By Charles Tarbey

When it comes to transacting real estate, it is natural to formulate our property goals based on numbers. With the ever-present influence of price guides, auction clearance rates and headline growth figures upon our decisions, it can be easy to overlook the human aspects of real estate.

While crunching the numbers of a prospective transaction is essential, I believe it is equally important to evaluate the relationship dynamics and emotional influences that may play a significant role in achieving results in line with your property goals.

1. Consider online versus offline strategies

As consumers, we have become accustomed to a wide range of choice when looking to purchase goods or engage with a service. Of late, this is increasingly true of the real estate industry as a variety of different digital and disruptive platforms for real estate sales are entering the Australian market.

Vendors are advised to carefully investigate these offerings and evaluate which best suits their objectives. While it may boil down to a personal choice about how much involvement you want from an outside party in selling your property, I encourage Australians not to overlook the benefits of embracing real life relationships and communication.

Simple actions like chatting to people in your local market who have recently sold and seeking their advice, picking up the phone and speaking to a local agent about your options, or capitalising on their database of established relationships to ensure your property attracts maximum exposure, may make the difference between a good price and a great price for your sale.

2. Embrace auction competition

In heated markets where supply levels may be lower and interest strong, it may be worthwhile selling your property in an auction to capitalise on this interest from prospective purchasers and stimulate a greater sense of urgency for the sale.

Recently, I saw that two great properties with water views located on the same street had sold within a short period of time.
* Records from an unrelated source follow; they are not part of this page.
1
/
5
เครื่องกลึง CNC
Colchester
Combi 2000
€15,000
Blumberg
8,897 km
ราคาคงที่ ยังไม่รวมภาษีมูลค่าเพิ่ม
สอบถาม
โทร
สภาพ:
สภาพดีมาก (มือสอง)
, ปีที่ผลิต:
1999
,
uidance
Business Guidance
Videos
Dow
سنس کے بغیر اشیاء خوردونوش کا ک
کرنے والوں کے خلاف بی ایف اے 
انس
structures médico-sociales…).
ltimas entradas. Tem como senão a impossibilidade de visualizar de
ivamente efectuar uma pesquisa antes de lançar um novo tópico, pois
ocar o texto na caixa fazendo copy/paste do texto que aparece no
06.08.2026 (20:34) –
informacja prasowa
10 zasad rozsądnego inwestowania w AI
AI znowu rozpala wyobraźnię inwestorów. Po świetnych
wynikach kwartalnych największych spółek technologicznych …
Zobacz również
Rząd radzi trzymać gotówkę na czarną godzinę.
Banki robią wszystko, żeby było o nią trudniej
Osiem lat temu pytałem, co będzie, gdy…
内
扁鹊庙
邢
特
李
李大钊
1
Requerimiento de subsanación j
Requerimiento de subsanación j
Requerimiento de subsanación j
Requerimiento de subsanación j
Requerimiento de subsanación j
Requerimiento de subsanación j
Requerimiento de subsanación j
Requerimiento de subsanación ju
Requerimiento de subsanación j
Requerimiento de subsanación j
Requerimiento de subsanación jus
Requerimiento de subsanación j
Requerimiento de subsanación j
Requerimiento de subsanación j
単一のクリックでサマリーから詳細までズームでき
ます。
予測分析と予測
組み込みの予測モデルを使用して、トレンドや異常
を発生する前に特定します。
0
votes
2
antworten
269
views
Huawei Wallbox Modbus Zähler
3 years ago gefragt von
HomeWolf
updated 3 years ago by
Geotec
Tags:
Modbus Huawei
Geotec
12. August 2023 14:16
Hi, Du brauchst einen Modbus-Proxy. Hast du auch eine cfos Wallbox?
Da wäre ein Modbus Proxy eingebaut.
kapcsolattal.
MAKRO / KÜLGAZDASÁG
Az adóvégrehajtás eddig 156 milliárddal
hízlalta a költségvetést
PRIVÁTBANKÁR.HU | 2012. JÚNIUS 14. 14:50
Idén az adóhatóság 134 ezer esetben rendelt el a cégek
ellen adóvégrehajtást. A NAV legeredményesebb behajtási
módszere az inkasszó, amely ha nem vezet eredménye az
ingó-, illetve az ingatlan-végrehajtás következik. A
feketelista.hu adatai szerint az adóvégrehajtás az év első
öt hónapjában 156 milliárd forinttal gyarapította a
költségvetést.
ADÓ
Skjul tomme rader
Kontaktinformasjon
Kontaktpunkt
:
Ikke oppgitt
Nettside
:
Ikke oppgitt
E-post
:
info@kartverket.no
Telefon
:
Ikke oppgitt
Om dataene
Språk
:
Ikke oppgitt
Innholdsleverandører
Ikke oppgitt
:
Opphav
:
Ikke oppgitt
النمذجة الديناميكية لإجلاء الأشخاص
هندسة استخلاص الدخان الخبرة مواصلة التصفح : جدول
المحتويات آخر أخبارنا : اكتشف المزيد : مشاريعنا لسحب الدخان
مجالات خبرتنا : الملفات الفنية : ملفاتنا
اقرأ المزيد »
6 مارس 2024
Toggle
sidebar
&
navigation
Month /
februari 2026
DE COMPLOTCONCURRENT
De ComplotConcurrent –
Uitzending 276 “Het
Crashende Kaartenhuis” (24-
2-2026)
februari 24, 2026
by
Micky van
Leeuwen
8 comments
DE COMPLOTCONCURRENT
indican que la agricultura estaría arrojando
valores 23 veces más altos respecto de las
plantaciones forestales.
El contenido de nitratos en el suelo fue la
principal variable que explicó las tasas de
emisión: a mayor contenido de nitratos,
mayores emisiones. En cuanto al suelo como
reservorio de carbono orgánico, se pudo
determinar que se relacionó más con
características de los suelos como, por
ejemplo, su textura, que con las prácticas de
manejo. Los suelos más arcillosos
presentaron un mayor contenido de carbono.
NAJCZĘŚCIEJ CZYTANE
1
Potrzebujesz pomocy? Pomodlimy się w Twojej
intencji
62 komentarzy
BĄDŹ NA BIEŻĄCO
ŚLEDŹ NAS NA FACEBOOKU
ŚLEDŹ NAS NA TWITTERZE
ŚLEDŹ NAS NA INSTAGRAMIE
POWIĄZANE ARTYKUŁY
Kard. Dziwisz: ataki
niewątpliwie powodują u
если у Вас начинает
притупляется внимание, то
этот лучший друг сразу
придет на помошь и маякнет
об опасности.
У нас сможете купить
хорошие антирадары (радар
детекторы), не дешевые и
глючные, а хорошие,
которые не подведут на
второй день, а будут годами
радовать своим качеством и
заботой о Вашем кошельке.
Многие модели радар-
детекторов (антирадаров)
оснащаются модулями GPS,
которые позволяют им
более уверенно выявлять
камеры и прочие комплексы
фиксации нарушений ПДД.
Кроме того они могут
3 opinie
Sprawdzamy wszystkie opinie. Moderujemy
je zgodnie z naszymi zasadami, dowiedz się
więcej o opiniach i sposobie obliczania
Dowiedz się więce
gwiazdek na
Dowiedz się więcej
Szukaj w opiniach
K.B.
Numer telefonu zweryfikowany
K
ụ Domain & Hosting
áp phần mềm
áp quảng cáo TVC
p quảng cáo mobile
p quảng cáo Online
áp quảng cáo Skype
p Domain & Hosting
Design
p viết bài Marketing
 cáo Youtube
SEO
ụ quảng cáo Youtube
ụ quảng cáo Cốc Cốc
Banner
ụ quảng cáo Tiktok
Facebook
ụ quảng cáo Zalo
One was sold at auction, and the other via private treaty, yet the property that sold at auction achieved a considerable amount more.

Disclosing the price may create a ceiling in some situations, with buyers less inclined to want to pay more. However, auctions can create a competitive bidding environment in which buyers do not want to miss out and may result in a price beyond expectations. This can often be put down to human vs human bidding and powerful communication from the auctioneer.  

In saying this, it will still remain important to weigh up the chosen method of sale in light of local market dynamics as we see diverse conditions across Australia. 

3. Incentivise your agent

Alternatively, in markets where there may be more stock on the market and increased choice for buyers, a private treaty may be a more favourable option. Vendors may wish to consider the value of the commission they are prepared to pay in these types of markets.

With the offer of an incentive such as a higher than market commission, people can naturally be inclined to work harder to achieve the best results. This can be applied to the relationship between a vendor and an agent. 

Of late, it appears that some agents are discounting commissions to attract listings in competitive markets. Vendors should be wary of this as the cheapest commission may not guarantee the highest quality service, and a short-term desire to save money may backfire if it leads to a result below expectations.

Negotiating a mutually acceptable rate of commission with your agent can not only encourage them to work to achieve your expectations, but it may also serve as a good indication of how effectively they will negotiate when selling your property down the track.

4. Think long-term

Finally, the prospect of capital gain is an obvious motivation in transacting real estate. However, some may want to rush and may buy and sell property too quickly in pursuit of a quick profit. Others can tend to be easily influenced by chatter of market crashes or property bubbles, and exit the market too early when they could have achieved better results.

I am of the view that to position yourself for the best possible outcome, property investment should be approached with a long-term outlook in mind.

Recent CoreLogic data from the September 2016 quarter showed that across all gross profit sales realised, the typical length of ownership was recorded at 9.1 years for houses and 7.6 years for units, attesting to the value of holding property for a longer period of time.    

With the appropriate due diligence and professional advice combined with a patient, level-headed outlook, you may be able to better navigate the movements of the real estate cycle in your area and time a transaction for a favourable outcome.